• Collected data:
----
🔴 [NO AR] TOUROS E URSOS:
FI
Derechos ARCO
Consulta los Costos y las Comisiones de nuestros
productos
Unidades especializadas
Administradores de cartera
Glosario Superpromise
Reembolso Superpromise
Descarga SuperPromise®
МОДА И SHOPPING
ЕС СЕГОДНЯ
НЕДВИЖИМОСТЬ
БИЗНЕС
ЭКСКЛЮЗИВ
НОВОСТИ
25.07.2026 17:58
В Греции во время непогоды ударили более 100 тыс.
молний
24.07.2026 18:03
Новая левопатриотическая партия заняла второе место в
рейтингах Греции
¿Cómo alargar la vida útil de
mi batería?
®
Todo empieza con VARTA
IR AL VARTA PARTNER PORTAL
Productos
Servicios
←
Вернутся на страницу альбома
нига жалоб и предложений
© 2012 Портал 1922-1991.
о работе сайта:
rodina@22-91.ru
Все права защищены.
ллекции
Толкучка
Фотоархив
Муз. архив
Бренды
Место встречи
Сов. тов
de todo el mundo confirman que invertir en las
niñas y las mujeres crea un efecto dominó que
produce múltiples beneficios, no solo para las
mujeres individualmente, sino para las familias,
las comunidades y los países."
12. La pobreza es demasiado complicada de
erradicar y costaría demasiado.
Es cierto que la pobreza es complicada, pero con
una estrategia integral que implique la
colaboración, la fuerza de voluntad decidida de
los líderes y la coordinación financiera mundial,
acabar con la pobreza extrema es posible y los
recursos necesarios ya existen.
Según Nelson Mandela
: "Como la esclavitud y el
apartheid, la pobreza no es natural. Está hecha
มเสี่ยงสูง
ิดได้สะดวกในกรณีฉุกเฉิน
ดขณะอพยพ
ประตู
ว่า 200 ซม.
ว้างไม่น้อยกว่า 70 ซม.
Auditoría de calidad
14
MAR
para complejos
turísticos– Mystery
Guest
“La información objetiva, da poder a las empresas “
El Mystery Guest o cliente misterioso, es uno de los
----
The entries above are to be retyped exactly.

🔴 [NO AR] TOUROS E URSOS:
FI
Derechos ARCO
Consulta los Costos y las Comisiones de nuestros
productos
Unidades especializadas
Administradores de cartera
Glosario Superpromise
Reembolso Superpromise
Descarga SuperPromise®
МОДА И SHOPPING
ЕС СЕГОДНЯ
НЕДВИЖИМОСТЬ
БИЗНЕС
ЭКСКЛЮЗИВ
НОВОСТИ
25.07.2026 17:58
В Греции во время непогоды ударили более 100 тыс.
молний
24.07.2026 18:03
Новая левопатриотическая партия заняла второе место в
рейтингах Греции
¿Cómo alargar la vida útil de
mi batería?
®
Todo empieza con VARTA
IR AL VARTA PARTNER PORTAL
Productos
Servicios
←
Вернутся на страницу альбома
нига жалоб и предложений
© 2012 Портал 1922-1991.
о работе сайта:
rodina@22-91.ru
Все права защищены.
ллекции
Толкучка
Фотоархив
Муз. архив
Бренды
Место встречи
Сов. тов
de todo el mundo confirman que invertir en las
niñas y las mujeres crea un efecto dominó que
produce múltiples beneficios, no solo para las
mujeres individualmente, sino para las familias,
las comunidades y los países."
12. La pobreza es demasiado complicada de
erradicar y costaría demasiado.
Es cierto que la pobreza es complicada, pero con
una estrategia integral que implique la
colaboración, la fuerza de voluntad decidida de
los líderes y la coordinación financiera mundial,
acabar con la pobreza extrema es posible y los
recursos necesarios ya existen.
Según Nelson Mandela
: "Como la esclavitud y el
apartheid, la pobreza no es natural. Está hecha
มเสี่ยงสูง
ิดได้สะดวกในกรณีฉุกเฉิน
ดขณะอพยพ
ประตู
ว่า 200 ซม.
ว้างไม่น้อยกว่า 70 ซม.
Auditoría de calidad
14
MAR
para complejos
turísticos– Mystery
Guest
“La información objetiva, da poder a las empresas “
El Mystery Guest o cliente misterioso, es uno de los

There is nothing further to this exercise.